Invest In Small Towns to Create Big Change
By Ed McMahon, Chairman of the National Main Street Center’s Board of Directors
When Erin and Ben Napier returned to her hometown of Laurel after college graduation in 2008, the community was struggling with empty storefronts and economic disinvestment. That same year, the city of Laurel became a designated Main Street program, and more than a decade later, the city of 18,000 has seen a rebirth of downtown business and an influx of tourists, many of whom have come to know and love Laurel through “Home Town,” Napier's HGTV show. Laurel’s story resonates with viewers—in large part because it showcases the power of place and the ability of a committed group of people to make a difference. Through the redevelopment efforts of the Napiers and many other community leaders, downtown Laurel has become a thriving destination. Today, the city is known for its historic Craftsman-style homes, mom-and-pop boutiques, local restaurants, enchanting murals and small-town charm.

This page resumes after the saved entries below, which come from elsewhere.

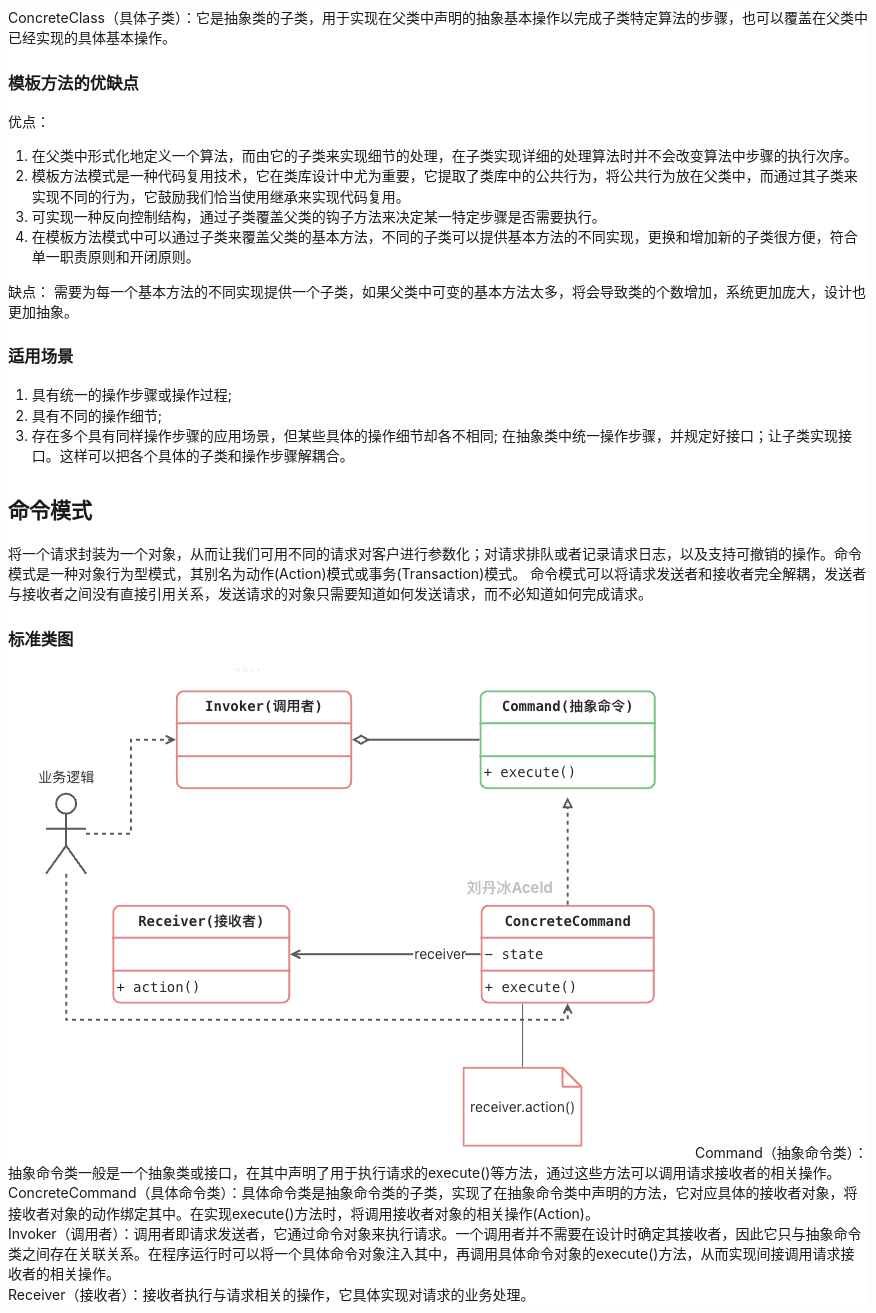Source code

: ConcreteClass（具体子类）：它是抽象类的子类，用于实现在父类中声明的抽象基本操作以完成子类特定算法的步骤，也可以覆盖在父类中已经实现的具体基本操作。

### 模板方法的优缺点 
优点：
1. 在父类中形式化地定义一个算法，而由它的子类来实现细节的处理，在子类实现详细的处理算法时并不会改变算法中步骤的执行次序。
2. 模板方法模式是一种代码复用技术，它在类库设计中尤为重要，它提取了类库中的公共行为，将公共行为放在父类中，而通过其子类来实现不同的行为，它鼓励我们恰当使用继承来实现代码复用。
3. 可实现一种反向控制结构，通过子类覆盖父类的钩子方法来决定某一特定步骤是否需要执行。
4. 在模板方法模式中可以通过子类来覆盖父类的基本方法，不同的子类可以提供基本方法的不同实现，更换和增加新的子类很方便，符合单一职责原则和开闭原则。

缺点：
需要为每一个基本方法的不同实现提供一个子类，如果父类中可变的基本方法太多，将会导致类的个数增加，系统更加庞大，设计也更加抽象。

### 适用场景
1. 具有统一的操作步骤或操作过程;
2. 具有不同的操作细节;
3. 存在多个具有同样操作步骤的应用场景，但某些具体的操作细节却各不相同;
在抽象类中统一操作步骤，并规定好接口；让子类实现接口。这样可以把各个具体的子类和操作步骤解耦合。


## 命令模式
将一个请求封装为一个对象，从而让我们可用不同的请求对客户进行参数化；对请求排队或者记录请求日志，以及支持可撤销的操作。命令模式是一种对象行为型模式，其别名为动作(Action)模式或事务(Transaction)模式。
命令模式可以将请求发送者和接收者完全解耦，发送者与接收者之间没有直接引用关系，发送请求的对象只需要知道如何发送请求，而不必知道如何完成请求。

### 标准类图
![](设计模式/img_19.png)
Command（抽象命令类）：抽象命令类一般是一个抽象类或接口，在其中声明了用于执行请求的execute()等方法，通过这些方法可以调用请求接收者的相关操作。  
ConcreteCommand（具体命令类）：具体命令类是抽象命令类的子类，实现了在抽象命令类中声明的方法，它对应具体的接收者对象，将接收者对象的动作绑定其中。在实现execute()方法时，将调用接收者对象的相关操作(Action)。  
Invoker（调用者）：调用者即请求发送者，它通过命令对象来执行请求。一个调用者并不需要在设计时确定其接收者，因此它只与抽象命令类之间存在关联关系。在程序运行时可以将一个具体命令对象注入其中，再调用具体命令对象的execute()方法，从而实现间接调用请求接收者的相关操作。  
Receiver（接收者）：接收者执行与请求相关的操作，它具体实现对请求的业务处理。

The story of Laurel also illustrates the power of the Main Street approach to economic revitalization, which creates change through small steps, small developments, and small business. That’s the strategy taken by the Mississippi Main Street Association, an economic development nonprofit that supports small towns and neighborhood commercial districts around the state. In just the last year alone—and in the midst of a global pandemic—Mississippi Main Street reported nearly 600 net new jobs and nearly 200 net new businesses in designated Main Street communities.
Yet politicians love nothing better than a ribbon cutting for a big new factory or distribution center. In fact, as much as 90% of state economic development dollars in the U.S. go to large companies. Take, for example, Nissan’s Canton factory, which employs about 5,200 people. To attract the plant, the state of Mississippi provided roughly $1.3 billion in subsidies over the first decade of operation—which works out to more than $200,000 per new job.
There’s no doubt projects like these have economic value. But too often, support for small businesses and small towns is overlooked in favor of elephant chasing. Contrast the amount of money the state put into the Nissan plant with the amount it allocated to Mississippi Main Street. Over the last six years, the nonprofit helped its Main Street communities create more than 8,000 net new jobs with less than $500,000 in state funding—averaging $62.50 in state investment per job created.
On a dollar for dollar basis, investing in place—through small businesses and local communities—is a better use of tax dollars. When we support small businesses, their owners tend to reinvest that money back in the community, rather than funneling it to large corporate entities outside the state. Small businesses also account for the lion’s share of new U.S. jobs. In fact, small businesses have generated 65% of net new jobs since 2000, according to the U.S. Small Business Administration. And finally, small businesses help create a sense of place that is essential to attracting talent—and ultimately, to attracting large employers, too. People want to live in communities with vibrant commercial districts, walkable downtowns, a variety of restaurants, and local character.
Another successful Main Street example is the community of Tupelo, known as the birthplace of Elvis Presley. Between 1990 and 2020, Main Street investment helped reduce the downtown vacancy rate from 13 to 4 percent, as the city added live music venues, art galleries and farm-to-table restaurants. Today, visitors flock to Tupelo to attend the annual Elvis Festival or visit Fairpark, a vibrant mixed-use district built on the former site of the county’s fairgrounds.
In a state where the biggest city, Jackson, has a population of just 160,000, it’s clear that small communities matter. Mississippi’s economy depends on towns like Tupelo and Laurel, and residents and tourists alike are drawn to their unique charm. By supporting places like these—and organizations like Mississippi Main Street—we can create lasting assets that will pay dividends for the long-term. Just as Ben and Erin Napier have demonstrated, investing in small, local development offers a proven return on investment—and is key to building thriving communities in the Hospitality State.